The phantasmagorical Concerto for Orchestra is at first a sort of ‘Rhapsody in glowing Red’ (rather than Blue). Hyper-active textures, febrile activity and blazing jazziness are its hallmarks. The effect can be summarised as Shostakovich's Preludes and Second Piano Concerto meet William Schuman meets Rite of Spring meets Bernstein's Candide. The jazziness suggests acquaintance with the works of Nikolai Kapustin whose piano concertos we also need to hear. After hectic rushing action (which is to return in the last five minutes of this succinct work) you can relax into a great lush bed of healing string sound at 3.45. It is here that the jazz-muted trumpet sings a querulous melody somewhere between Nights in the Gardens of Spain and Borodin's steppes. The double bass sidles unapologetically onto the scene and yearns along to the same theme. It is much to Rodion Azarhin's credit that he makes such a touching contribution (7.37). The wide-striding brass, strings and percussion and blaring triumph of the finale is gloriously enjoyable. It is like a cross between Rachmaninov's Symphonic Dances and Gershwin.

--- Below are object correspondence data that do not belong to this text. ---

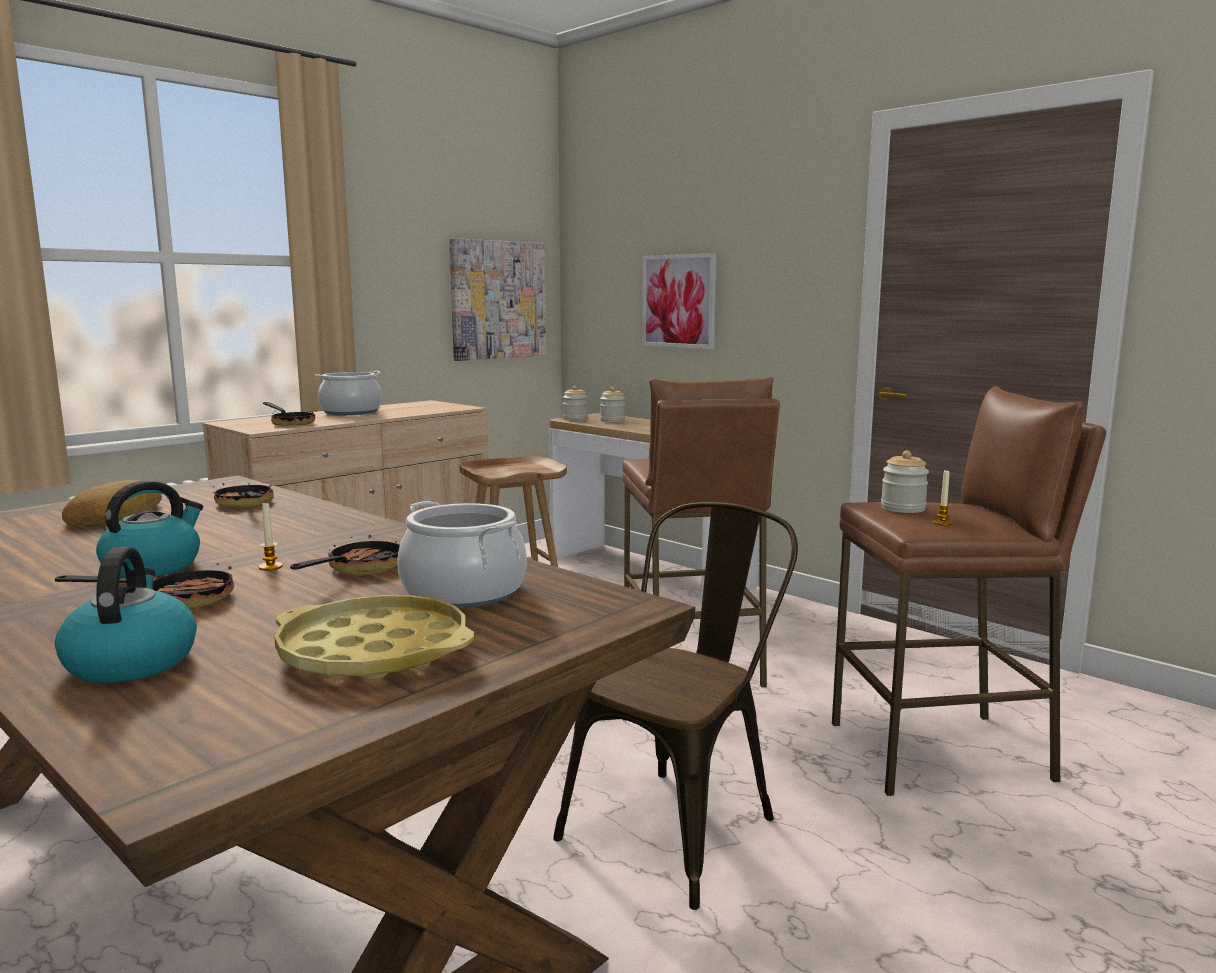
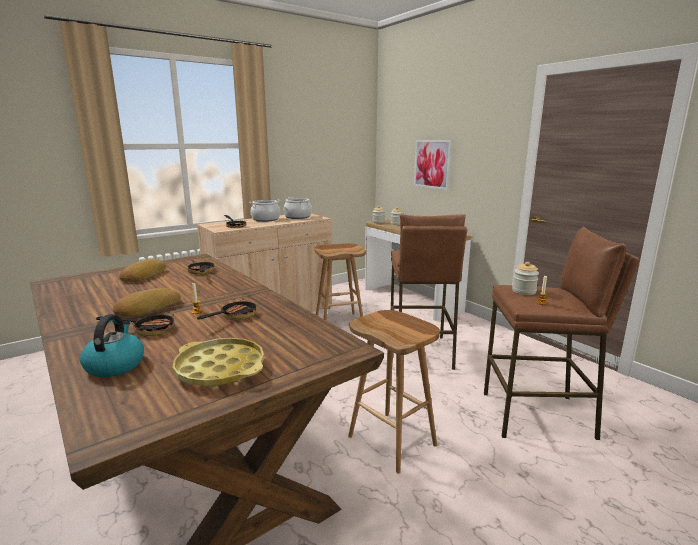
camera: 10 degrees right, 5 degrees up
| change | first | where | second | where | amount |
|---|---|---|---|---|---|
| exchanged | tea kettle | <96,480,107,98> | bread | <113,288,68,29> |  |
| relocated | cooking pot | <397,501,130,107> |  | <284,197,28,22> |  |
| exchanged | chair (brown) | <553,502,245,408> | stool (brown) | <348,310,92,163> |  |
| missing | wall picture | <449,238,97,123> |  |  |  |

The Second Piano Concerto is in three short movements is aggressive and full of impact and fire chased rhythmic action. The level of dissonance is high in comparison to the Concerto for Orchestra. While the symphony and the Concerto for Orchestra are in stereo this is in mono - vivid and gaudily lit.
The Seventh Symphony (I believe that it is the latest) emerges from a sour malcontented dissonance soon embracing a hushed lyricism warmed by consolation. There are no popular culture invasions here unlike The Circle. The Symphony is a serious-minded and extremely concentrated piece. At 8.30 meditation is cast aside and a vexed irritable and gritty velocity bubbles to the surface. At 13.00 the music settles back into quietude with vibraphone and xylophone colouring the scenery. A heroic determination empowers the swaying power of the craggy brass line running strongly from 18.10 onwards. I find it intriguing that the contemporaneous concertos for Flute and Double Bass are much more dissonant than this work. The Symphony is much closer to Rubbra and Boiko than to the wilder shores of Krennikhov or Vainberg. This is a very fine work indeed being wonderfully sustained across 33 minutes. Highly recommended. The conductor as for the other two works on this disc is Yevgeny Svetlanov. While the other two works come from LP-era recordings this one is quite new.
If you like driven and neon dramatic music this is for you. Into the bargain you get recordings of two world premiere live events.